Mrs. Nešić has been a founding member and President of the Association Women in Music (Serbian: Žene u muzici), section of the Fondazione Adkins Chiti: Donne in Musica, dedicated to the promotion of female musicians. As the president of the Association, Nešić has been an artistic director of the annual international Competition "Donne in musica" in project Youth for Peace and Justice, held in various Serbian cities (Kragujevac, Kruševac Belgrade, Zvečan).
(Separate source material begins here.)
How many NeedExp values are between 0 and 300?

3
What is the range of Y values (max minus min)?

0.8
Additionally, she has been the director of the Royal Cultural Center in Kragujevac.

==Recognitions==
- Vojna Nešić is the only composer from the Balkans whose two compositions have been published in the German encyclopedia Piano Music of Female Composers from 17th to 20th century.
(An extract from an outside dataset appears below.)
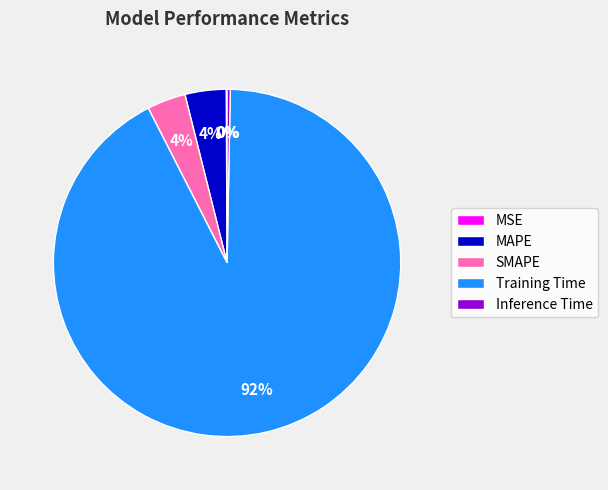

Is it true that MAPE is 4% of the pie?

True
- 1981 and 1982 winner of prize "Mokranjac", Belgrade;
- 1989 Award of Merit for symphonic poem "Alkar", Miami, United States;
- 1989 Finalist of International Competition "New Music" for "Essence" for string orchestra, USA;
- 1989 first women, the Winner of International competition in Corciano, Perugia (Italy), David Whitwell President of the Jury;
- 1990 member of international Jury in Corciano, Perugia (Italy-International Competition in Composition for Wind Orchestra with Mr. Giorgio Ferrari, Andrea Franceschieli);
- 1991 world premiere of "Impressions" for wind orchestra, Corciano-Perugia;
- 1991 guest lecturer at CSUN (California State University Northridge, Los Angeles);
- 1993 world premiere of "Arabesque" for Clarinet, Fairbanks, Alaska (Richard Nunemaker, Clarinet-member of the Houston Symphony);
- 1994 biography in The New Grove Dictionary, Macmillan, London (GB);
- 1996 world premiere of "At summer’s End", Fairbanks, Alaska and Indiana University;
- 1999 Finalist of the International Competition "Santa Cecilia", Alba Adriatica, Bologna for "Concerto in Thema Kyr Stefan per i 10 strumenti";
- 1999 "Sonata" for Flute, world premiere in London (GB), Monica Limongelli;
- 2001 IBLA "Grand Prize 2001-Accomplished musician", by IBLA Foundation New York;
- 2002 Heidelberg (Germany), Toccata for piano, Gertrud Firnkees;
- 2003 all piano works printed in the international anthology "Klaviermusik von Komponistinnen vom 17. bis zum 21. Jahrhundert", "Staccato Verlag", Edition by musicologists Barbara Heller, and Isolde Weirmuller-Backes, Germany;
- Worlds premieres of Voyna Nesic works in: LA, Northridge 1991 (USA); Fairbanks (USA) 1993, 1997; Indiana 1997 (USA); Mannheim 1985 (Germany); London 1999 (GB); Bologna 1999 (Italy); Munich 2000 (Germany);
- Member of: international organizations "Frau und Musik" Kassel (Germany); IAWM Abilene (USA); Serbian Composers Union; Honorable Committee of "Donne in musica", Rome;
- 1993 Founder and Art director of Chamber Choir "KIR STEFAN SRBIN", Kragujevac, YU;
- 2003 Director of Royal Cultural Center, Kragujevac;
- 2003 Founder of Festival "Youth for Justice and Peace", Kragujevac;
- 2003 Founder and President of International Association "Women in Music" ("Žene u muzici"), Serbia;
- 2005 President of the Board of Directors of National Museum, Kragujevac
- Works authorized in SOKOJ, Mišarska 12-14, 11000 Belgrade, Serbia.